3. Audio feature extraction. Tones and pitches. Automated transcription of monophonic and polyphonic recordings, melody extraction, harmony and genre. Beat tracking, downbeat and tempo estimation. Source separation.
4. Symbolic music description. MIDI, matrix view. Music notation formats: ABC, humdrum, LilyPond, MusicXML, MEI. Selected databases of symbolic music.
5. Visual representations of music: notation. OMR worldwide and at matfyz.
6. Musical similarity in symbolic representations and in audio. Search, mulitmodality — query by humming.
7. Multimodality and performance. Score following with and without symbolic representations and its applications. Modeling music expression. Automatic adaptive accompaniment.

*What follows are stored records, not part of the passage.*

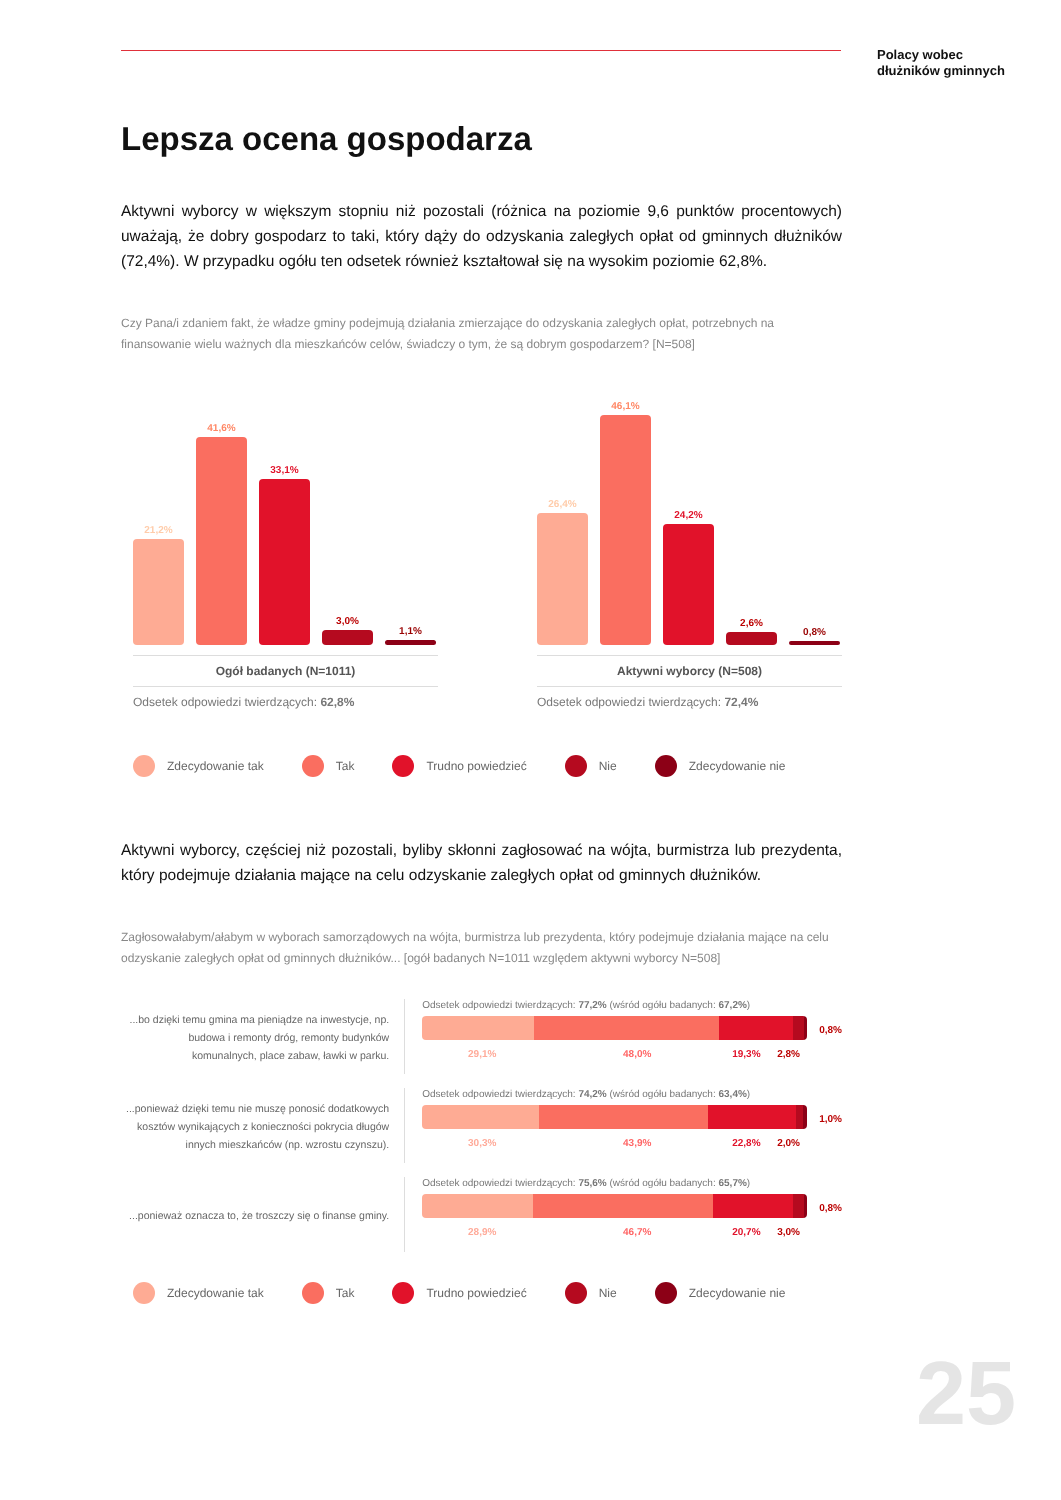Polacy wobec
dłużników gminnych
Lepsza ocena gospodarza
Aktywni wyborcy w większym stopniu niż pozostali (różnica na poziomie 9,6 punktów procentowych) uważają, że dobry gospodarz to taki, który dąży do odzyskania zaległych opłat od gminnych dłużników (72,4%). W przypadku ogółu ten odsetek również kształtował się na wysokim poziomie 62,8%.
Czy Pana/i zdaniem fakt, że władze gminy podejmują działania zmierzające do odzyskania zaległych opłat, potrzebnych na finansowanie wielu ważnych dla mieszkańców celów, świadczy o tym, że są dobrym gospodarzem? [N=508]
21,2%
41,6%
33,1%
3,0%
1,1%
Ogół badanych (N=1011)
Odsetek odpowiedzi twierdzących: 62,8%
26,4%
46,1%
24,2%
2,6%
0,8%
Aktywni wyborcy (N=508)
Odsetek odpowiedzi twierdzących: 72,4%
Zdecydowanie tak Tak Trudno powiedzieć Nie Zdecydowanie nie
Aktywni wyborcy, częściej niż pozostali, byliby skłonni zagłosować na wójta, burmistrza lub prezydenta, który podejmuje działania mające na celu odzyskanie zaległych opłat od gminnych dłużników.
Zagłosowałabym/ałabym w wyborach samorządowych na wójta, burmistrza lub prezydenta, który podejmuje działania mające na celu odzyskanie zaległych opłat od gminnych dłużników... [ogół badanych N=1011 względem aktywni wyborcy N=508]
...bo dzięki temu gmina ma pieniądze na inwestycje, np. budowa i remonty dróg, remonty budynków komunalnych, place zabaw, ławki w parku.
Odsetek odpowiedzi twierdzących: 77,2% (wśród ogółu badanych: 67,2%)
0,8%
29,1% 48,0% 19,3% 2,8%
...ponieważ dzięki temu nie muszę ponosić dodatkowych kosztów wynikających z konieczności pokrycia długów innych mieszkańców (np. wzrostu czynszu).
Odsetek odpowiedzi twierdzących: 74,2% (wśród ogółu badanych: 63,4%)
1,0%
30,3% 43,9% 22,8% 2,0%
...ponieważ oznacza to, że troszczy się o finanse gminy.
Odsetek odpowiedzi twierdzących: 75,6% (wśród ogółu badanych: 65,7%)
0,8%
28,9% 46,7% 20,7% 3,0%
Zdecydowanie tak Tak Trudno powiedzieć Nie Zdecydowanie nie
25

8. Singing and lyrics. Singing voice detection, singing voice synthesis, automatic transcription and alignment of sung text.
9. Digital music history. Databases: RISM, F-Tempo, Cantus. Examples of digital editions (Mozart, Josquin), popular music databases (Billboard, Million Songs Dataset).
10. Music generation. Algorithmicity, chance, and generative artificial intelligence. Various human-in-the-loop systems.
11. Music distribution. Recommender systems — collaborative filtering, cold start problem. Copyright: ContentID, fingerprinting. Cover song identification.
12. Music cognition. EEG and music, entrainment, music therapy: Parkinson’s disease, depression, Alzheimer disease.
13. Non-European musical cultures. Ragas, Chinese music, Maqams, Arab-Andalusian music. Folk music. Cultural evolution perspectives.
14. The world of computational music processing: industry, academia, important online resources. Worldwide/Europe/Czechia/matfyz. Improtant open-source libraries.
15. Recap for exam, reserve time, discussion space.
(The subject does not touch on digital music production and audio engineering: no live coding, no DAW work, no VST plugins, etc.)